***** Given data *****
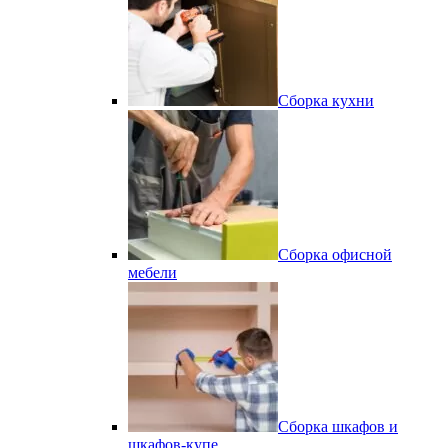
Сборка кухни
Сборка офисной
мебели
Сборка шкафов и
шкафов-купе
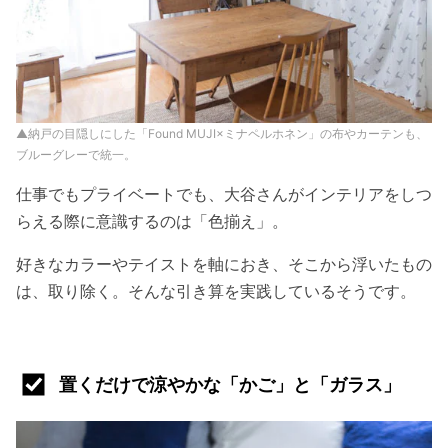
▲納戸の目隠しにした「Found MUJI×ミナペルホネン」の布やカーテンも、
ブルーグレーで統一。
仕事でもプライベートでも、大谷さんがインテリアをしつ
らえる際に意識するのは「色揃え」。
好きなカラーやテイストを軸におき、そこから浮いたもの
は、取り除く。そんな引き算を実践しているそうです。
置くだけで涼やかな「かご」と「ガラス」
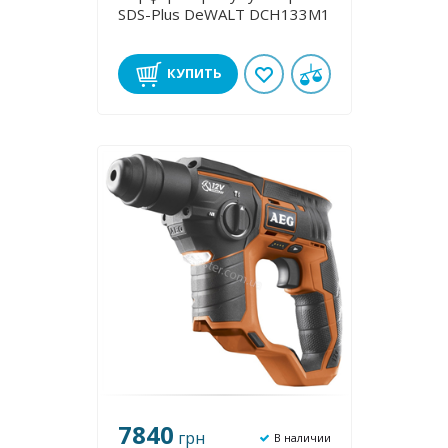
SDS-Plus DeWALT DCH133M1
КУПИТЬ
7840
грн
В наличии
*****
**About this exercise:**
Set down the text read from each of the records above, reproducing every line without alteration and leaving the pictures out.

**Answer space:**
Сборка кухни
Сборка офисной
мебели
Сборка шкафов и
шкафов-купе
▲納戸の目隠しにした「Found MUJI×ミナペルホネン」の布やカーテンも、
ブルーグレーで統一。
仕事でもプライベートでも、大谷さんがインテリアをしつ
らえる際に意識するのは「色揃え」。
好きなカラーやテイストを軸におき、そこから浮いたもの
は、取り除く。そんな引き算を実践しているそうです。
置くだけで涼やかな「かご」と「ガラス」
SDS-Plus DeWALT DCH133M1
КУПИТЬ
7840
грн
В наличии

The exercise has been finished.